▸ **POLECENIE**:
Wypisz bez zmian fragment tekstu strony: zacznij od miejsca, w którym stoją słowa „dudusia2208”, i zakończ po słowach „stosunku do śmierci?”.

▸ **TEKST STRONY**:
..............................
Dwa fakt, że przez tyle lat nie może sobie poradzić z jej śmiercią i z wyrzurami sumienia względem tego co się stalo też jest wymowny. On dobrze wie, że to jego ambicja ją do tego doprowadziłą i serial wcale nie próbuje tego ukryć. Deamon też wyrzuca mu to wielokrotnie - przecież jesteś królem możesz wszystko.... ale Visearys to bardzo słaby król, uwiązany w tradycję i politykę, dlatego jest tak łatwy w manipulacji. Więc popieram wcześniejszą myśl jego słabość( względem tradycji, brak świadomości własnej pozycji jako króla całego Westereos), ambicja (chęć posiadania męskiego potromna, zadowolenia dworu, umocnienia swej pozycji, przedłużenia "rodu" ponad wszelką cenę) i tchórzostwo (mógł ukrucić cierpienia żony i ogłosić Rheanere swoją następczynią dużo wcześniej, dopiero wielka tragedia i wymogi sytuacji go zmusiły) sprawiły, że podjął decyzje które jako król i obrońca 7 królestw - gdyby chciał i miał na to siłe - mógł podjąć dużo wcześniej, bez zabijania żony...

dudusia2208

Tylko że czasy, którymi inspirowane są te wydarzenia, nie za bardzo pozwalałyby królowej na kontrolę nad jej płodnością. Ona sama w rozmowie z córką przyznaje, że taka jest, niestety, rola królowej i ich pole bitwy to 'łoże'. Poza tym jakie mamy teoretyczne możliwości antykoncepcji w tej rzeczywistości? Bo wątpię, że nawet jeśli królowa przeżyłaby poród, król przestałby z nią sypiać. Eliksir maestra, coś na kształt średniowiecznej ellaone czy miso? Nie ma gwarancji, że to działa, za to jest wysoka szansa, że zwyczajnie truje, skoro ma zmusić organizm do pozbycia się zarodka/płodu. I miałaby to brać po stosunku do śmierci?
..............................
▸ **DANE WEJŚCIOWE**:
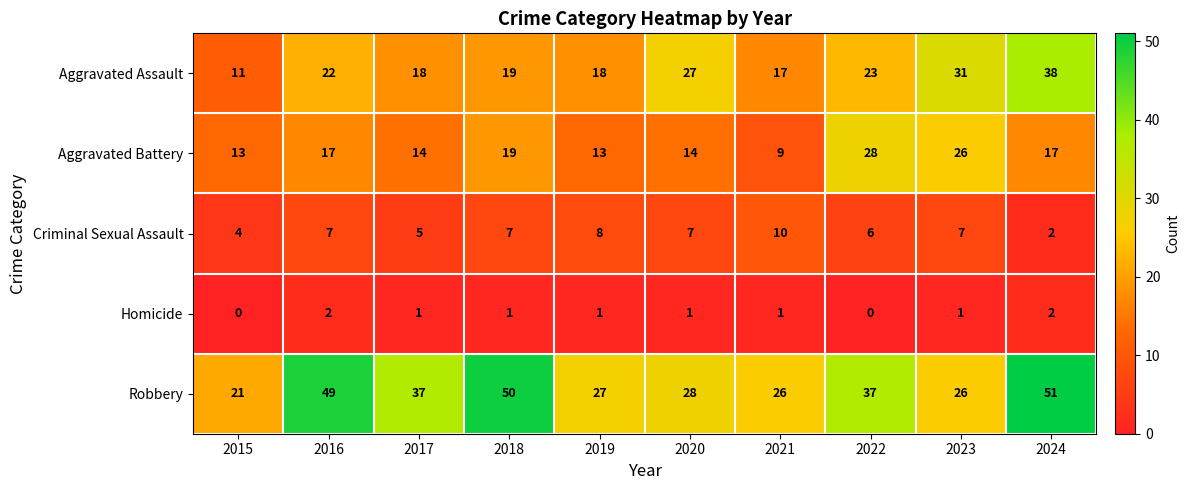

Which series has the largest total across all categories?

Robbery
..............................
▸ **ODPOWIEDŹ**:
dudusia2208

Tylko że czasy, którymi inspirowane są te wydarzenia, nie za bardzo pozwalałyby królowej na kontrolę nad jej płodnością. Ona sama w rozmowie z córką przyznaje, że taka jest, niestety, rola królowej i ich pole bitwy to 'łoże'. Poza tym jakie mamy teoretyczne możliwości antykoncepcji w tej rzeczywistości? Bo wątpię, że nawet jeśli królowa przeżyłaby poród, król przestałby z nią sypiać. Eliksir maestra, coś na kształt średniowiecznej ellaone czy miso? Nie ma gwarancji, że to działa, za to jest wysoka szansa, że zwyczajnie truje, skoro ma zmusić organizm do pozbycia się zarodka/płodu. I miałaby to brać po stosunku do śmierci?